* **Text for analysis**:

Correlation of the Abundance of Betaproteobacteria on Mineral Surfaces with Mineral Weathering in Forest Soils

C Lepleux; M P Turpault; P Oger; P Frey-Klett; S Uroz

doi:10.1128/AEM.00996-12

. 2012 Oct;78(19):7114–7119. doi: 10.1128/AEM.00996-12

Correlation of the Abundance of Betaproteobacteria on Mineral Surfaces with Mineral Weathering in Forest Soils

C Lepleux ^a,^b, M P Turpault ^b, P Oger ^c, P Frey-Klett ^a, S Uroz ^a,^b,^✉

PMCID: PMC3457497 PMID: 22798365

Abstract

Pyrosequencing-based analysis of 16S rRNA gene sequences revealed a significant correlation between apatite dissolution and the abundance of betaproteobacteria on apatite surfaces, suggesting a role for the bacteria belonging to this phylum in mineral weathering. Notably, the cultivation-dependent approach demonstrated that the most efficient mineral-weathering bacteria belonged to the betaproteobacterial genus Burhkolderia.

TEXT

Mineral weathering plays a central role in nutrient-poor environments such as temperate forest ecosystems developed on acidic soils. Indeed, beside the contribution of atmospheric deposits and recycling of chemical elements, soil minerals constitute the main reservoir of nutritive cations for the long-lasting functioning of forest ecosystems (2, 36, 53). In this context, the release of key nutritive cations by mineral weathering processes is crucial. It is now established that, in addition to purely abiotic processes, soil microorganisms affect ion cycling and plant nutrition by releasing nutritive cations from minerals (5, 10, 20, 21, 52).

* **Exercise requirements**:
(A) List the authors of the article on betaproteobacteria and mineral weathering.
(B) Transcribe the passage of the article on betaproteobacteria and mineral weathering from "doi:10.1128/AEM.00996-12" to "betaproteobacterial genus Burhkolderia.".
(C) Answer these questions on the article on betaproteobacteria and mineral weathering:
(i) The dissolution of which mineral was found to correlate with the abundance of betaproteobacteria on its surfaces?
(ii) What PMID is given for the article?
(iii) Which ecosystems on acidic soils are named as an example of nutrient-poor environments?

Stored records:
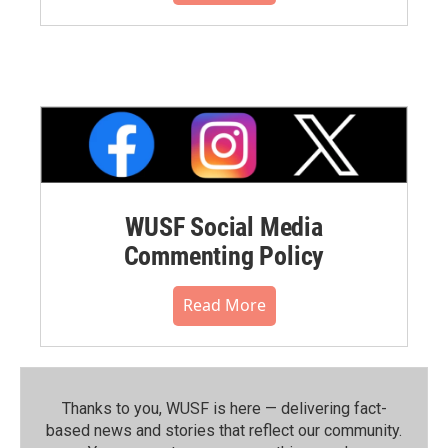
WUSF Social Media
Commenting Policy
Read More
Thanks to you, WUSF is here — delivering fact-
based news and stories that reflect our community.⁠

* **Outputs in order**:
(A) C Lepleux, M P Turpault, P Oger, P Frey-Klett, S Uroz

(B)
doi:10.1128/AEM.00996-12

. 2012 Oct;78(19):7114–7119. doi: 10.1128/AEM.00996-12

Correlation of the Abundance of Betaproteobacteria on Mineral Surfaces with Mineral Weathering in Forest Soils

C Lepleux ^a,^b, M P Turpault ^b, P Oger ^c, P Frey-Klett ^a, S Uroz ^a,^b,^✉

PMCID: PMC3457497 PMID: 22798365

Abstract

Pyrosequencing-based analysis of 16S rRNA gene sequences revealed a significant correlation between apatite dissolution and the abundance of betaproteobacteria on apatite surfaces, suggesting a role for the bacteria belonging to this phylum in mineral weathering. Notably, the cultivation-dependent approach demonstrated that the most efficient mineral-weathering bacteria belonged to the betaproteobacterial genus Burhkolderia.

(C)
(i) Apatite
(ii) 22798365
(iii) Temperate forest ecosystems